--- Start SELECTED EXTRACT ---

The myth about Adam Smith and his use of a metaphor in three quite different circumstances and adds to the substitution of science by mumbo-jumbo’.

Variously, users of the metaphor credit it with semi-conscious powers (quite good for a disembodied invisible hand), affecting all transactions indiscriminately, even when the participants pursue selfish and evil ends – a sort of utopia dominated by naïve optimism, associated with Panglossian ideas, sometimes related to religious ideas about God’s providence.

In the economic theory of general equilibrium – finally proven mathematically in the 1950s – exponents often drift off the mathematics and resort to the metaphor of the invisible hand, which is fine, of course. After all, the metaphor was quite popular in literature in the 18th century (and from long before in classical times), but it often was to do with murderous scenes, interventions by the gods and God, and mysterious things that ‘go bang in the night’.

But it was not Adam Smith’s allusion, particularly. Three references in a million words – none of them to do with how markets work – makes its use and attribution somewhat of an exaggeration, convenient may be, because it gives the prestigious gloss of a renowned figure in the history of economics to a pure. modern theory of an imaginary world without real humans present, but also dangerous, as recent events show leading to a financial crisis.

Remember the context (always remember context!) in the 1930s when Chicago University faculty introduced their oral allusion to the economy being guided by an ‘invisible hand’. This was the decade of the twin scourges of National Socialism and Soviet Communism coinciding with the Great Depression. Capitalism was under challenge and the notion of a superiority of the market dominated USA guided by the peaceful, amazing, and pacifistic “Adam Smith’s invisible hand”, unlike the state-managed systems of Germany and Russia, guided by the bloody fists of Gauleiters and Commissars, was attractive to nationals and refugee immigrants together.

Fast forward to the late 1940s, and Oscar Lange and Paul Samuelson, both from Chicago in the 1930s, each introduced the invisible hand, linked by name to Adam Smith into the literature of economics. Samuelson’s economics 101 textbook, Economics, published in 1948 and then through 18 editions, and translations, became an educational phenomenon across campuses worldwide. Its Keynesian macro-economics exuded confidence in capitalism and markets and responded to the needs of the West during the Cold War years with the Soviet Union.

Hardly noticed too, was the item on page 36 (1st edition), proclaiming, if cautiously to be sure, the metaphor of the invisible hand, which also spread across the discipline and took on a life of it own as each instructor interpreted it to suit. By the end of the century, the invisible hand, transformed from a metaphor into a ‘theory’, ‘ a concept’, even a ‘paradigm’, and was generally believed to be embedded in Wealth Of Nations and to be central to Adam Smith’s analysis of how markets work.

--- End SELECTED EXTRACT ---
--- Start RECORDS PROVIDED ---

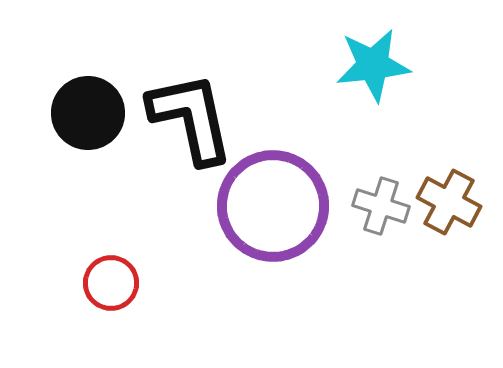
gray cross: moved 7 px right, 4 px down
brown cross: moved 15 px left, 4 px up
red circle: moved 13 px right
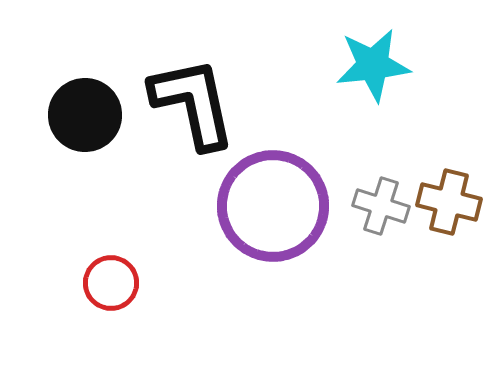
black circle: moved 3 px left, 2 px down
black L-shape: moved 2 px right, 15 px up
brown cross: rotated 14 degrees counterclockwise
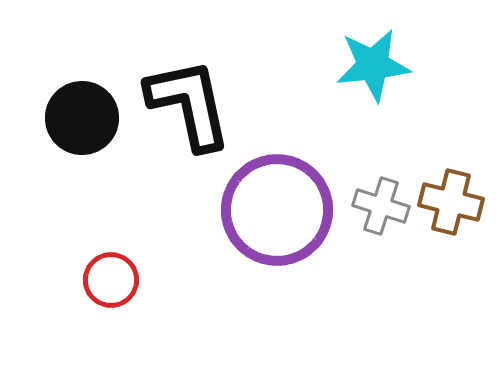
black L-shape: moved 4 px left, 1 px down
black circle: moved 3 px left, 3 px down
brown cross: moved 2 px right
purple circle: moved 4 px right, 4 px down
red circle: moved 3 px up
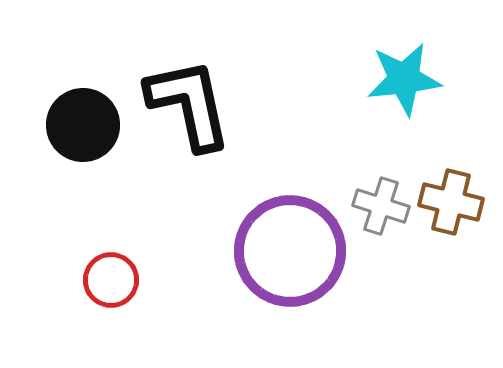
cyan star: moved 31 px right, 14 px down
black circle: moved 1 px right, 7 px down
purple circle: moved 13 px right, 41 px down
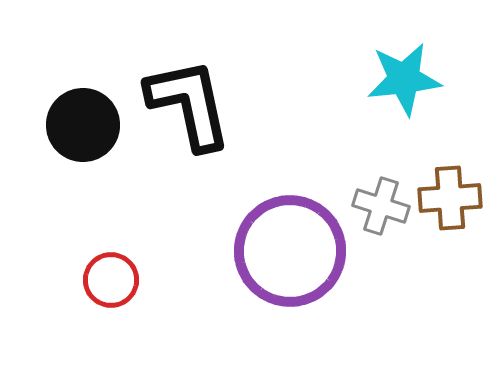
brown cross: moved 1 px left, 4 px up; rotated 18 degrees counterclockwise
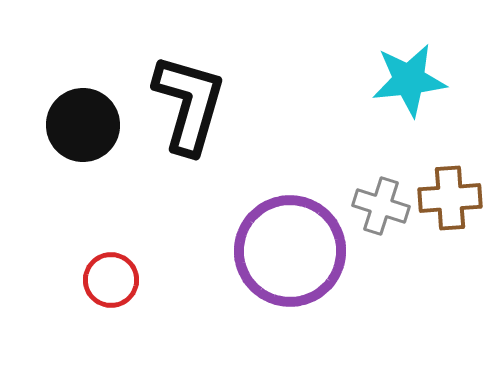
cyan star: moved 5 px right, 1 px down
black L-shape: rotated 28 degrees clockwise
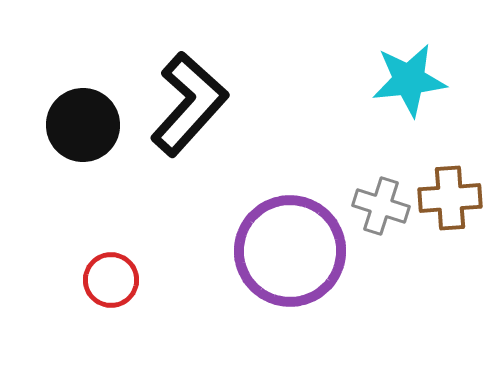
black L-shape: rotated 26 degrees clockwise
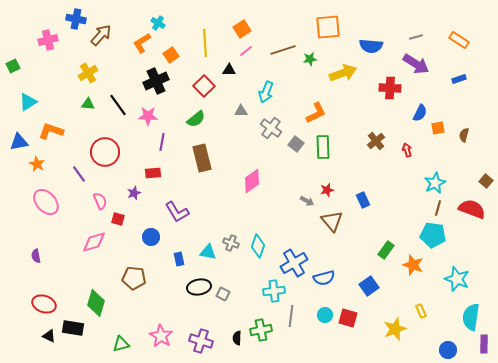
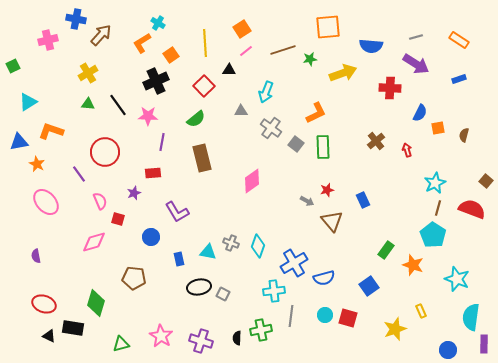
cyan pentagon at (433, 235): rotated 25 degrees clockwise
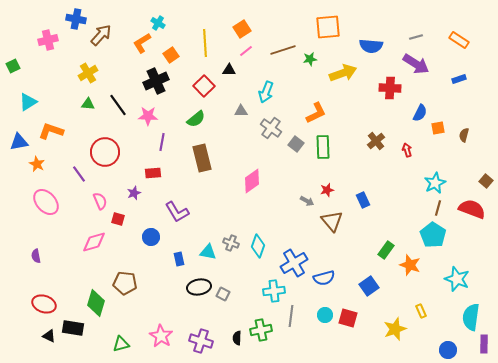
orange star at (413, 265): moved 3 px left
brown pentagon at (134, 278): moved 9 px left, 5 px down
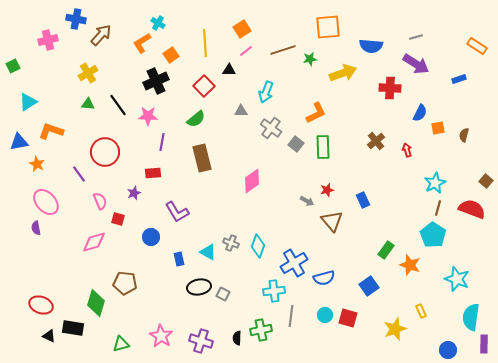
orange rectangle at (459, 40): moved 18 px right, 6 px down
cyan triangle at (208, 252): rotated 18 degrees clockwise
purple semicircle at (36, 256): moved 28 px up
red ellipse at (44, 304): moved 3 px left, 1 px down
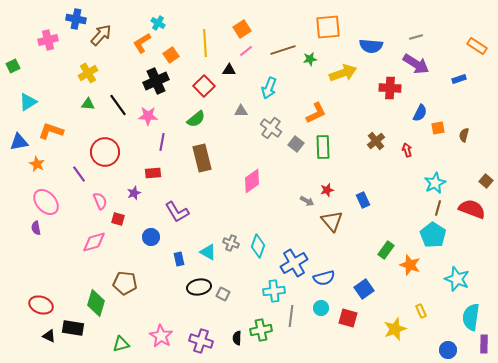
cyan arrow at (266, 92): moved 3 px right, 4 px up
blue square at (369, 286): moved 5 px left, 3 px down
cyan circle at (325, 315): moved 4 px left, 7 px up
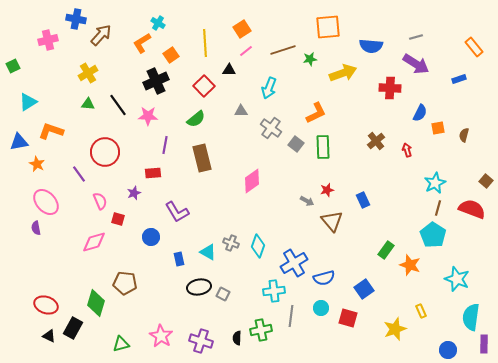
orange rectangle at (477, 46): moved 3 px left, 1 px down; rotated 18 degrees clockwise
purple line at (162, 142): moved 3 px right, 3 px down
red ellipse at (41, 305): moved 5 px right
black rectangle at (73, 328): rotated 70 degrees counterclockwise
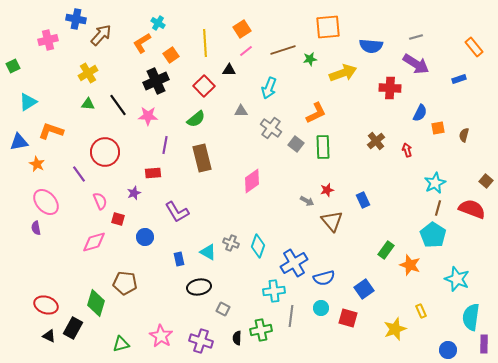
blue circle at (151, 237): moved 6 px left
gray square at (223, 294): moved 15 px down
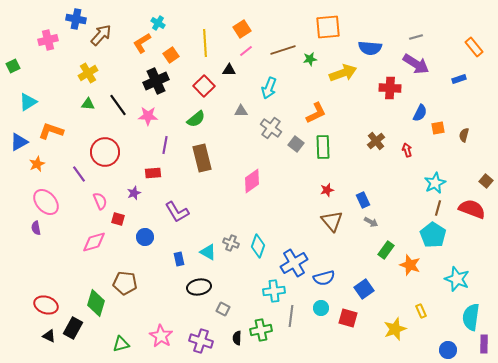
blue semicircle at (371, 46): moved 1 px left, 2 px down
blue triangle at (19, 142): rotated 18 degrees counterclockwise
orange star at (37, 164): rotated 21 degrees clockwise
gray arrow at (307, 201): moved 64 px right, 21 px down
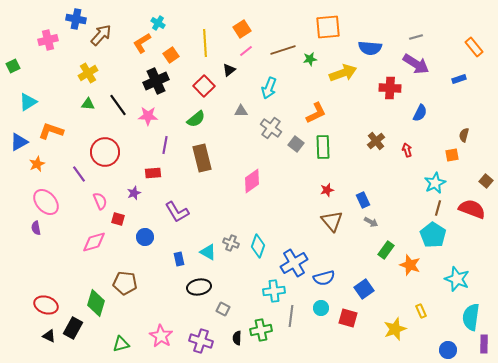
black triangle at (229, 70): rotated 40 degrees counterclockwise
orange square at (438, 128): moved 14 px right, 27 px down
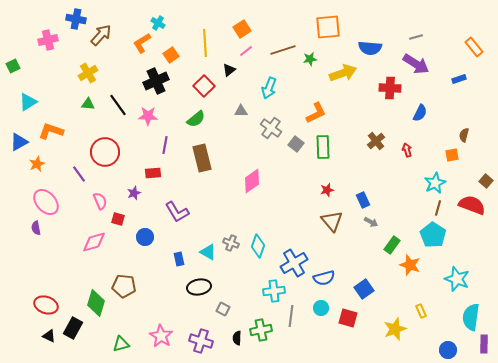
red semicircle at (472, 209): moved 4 px up
green rectangle at (386, 250): moved 6 px right, 5 px up
brown pentagon at (125, 283): moved 1 px left, 3 px down
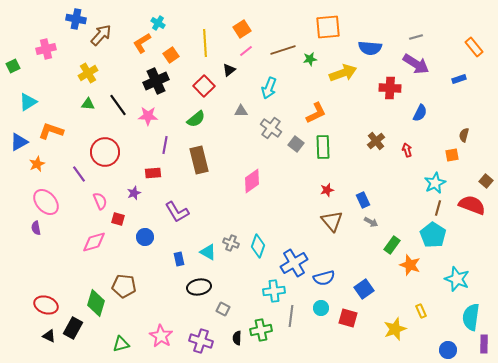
pink cross at (48, 40): moved 2 px left, 9 px down
brown rectangle at (202, 158): moved 3 px left, 2 px down
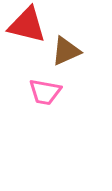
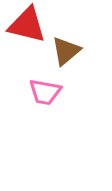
brown triangle: rotated 16 degrees counterclockwise
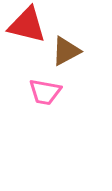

--- End RECORDS PROVIDED ---

TASKS TO CARRY OUT:
**1.** Repeat the entries word for word, starting at the line containing "orange rectangle at (459, 40): moved" and ending at the last entry, and omit the picture markers from your answer.
**2.** Continue the passage on Adam Smith and the invisible hand metaphor from the point where it stops.

SOLVED PROBLEMS:
**1.**
orange rectangle at (459, 40): moved 18 px right, 6 px down
cyan triangle at (208, 252): rotated 18 degrees clockwise
purple semicircle at (36, 256): moved 28 px up
red ellipse at (44, 304): moved 3 px left, 1 px down
cyan arrow at (266, 92): moved 3 px right, 4 px up
blue square at (369, 286): moved 5 px left, 3 px down
cyan circle at (325, 315): moved 4 px left, 7 px up
orange rectangle at (477, 46): moved 3 px left, 1 px down; rotated 18 degrees clockwise
purple line at (162, 142): moved 3 px right, 3 px down
red ellipse at (41, 305): moved 5 px right
black rectangle at (73, 328): rotated 70 degrees counterclockwise
blue circle at (151, 237): moved 6 px left
gray square at (223, 294): moved 15 px down
blue semicircle at (371, 46): moved 1 px left, 2 px down
blue triangle at (19, 142): rotated 18 degrees counterclockwise
orange star at (37, 164): rotated 21 degrees clockwise
gray arrow at (307, 201): moved 64 px right, 21 px down
black triangle at (229, 70): rotated 40 degrees counterclockwise
orange square at (438, 128): moved 14 px right, 27 px down
red semicircle at (472, 209): moved 4 px up
green rectangle at (386, 250): moved 6 px right, 5 px up
brown pentagon at (125, 283): moved 1 px left, 3 px down
pink cross at (48, 40): moved 2 px left, 9 px down
brown rectangle at (202, 158): moved 3 px left, 2 px down
brown triangle: rotated 16 degrees counterclockwise

**2.**
Few economists ever bothered to read Wealth Of Nations for themselves and to see how and where Smith used the metaphor, and in what context. They were taught, and believed, that Smith gave it a major role in markets, and because they were confined to the quotation in which he talks generally of ‘every individual’ seeking to make use of his capital to maximise his profit and how this produces the best result for society, they repeat the connection with disciple-like intensity whenever anybody challenges this interpretation.

Armed with these certainties, they accord to markets powers and consequences which they never had: the power to produce the ‘best of all possible worlds’ irrespective of the intentions, or the limited goals, of entrepreneurs and corporations. Some capitalist econoimies work better than others; some cannot even get started.

Currently, in the present crisis, scores of former-disciples of the invisible hand are rejecting markets (and Adam Smith) with the haste of those woken up to the crash of their illusions and what they have been taught and taught themselves.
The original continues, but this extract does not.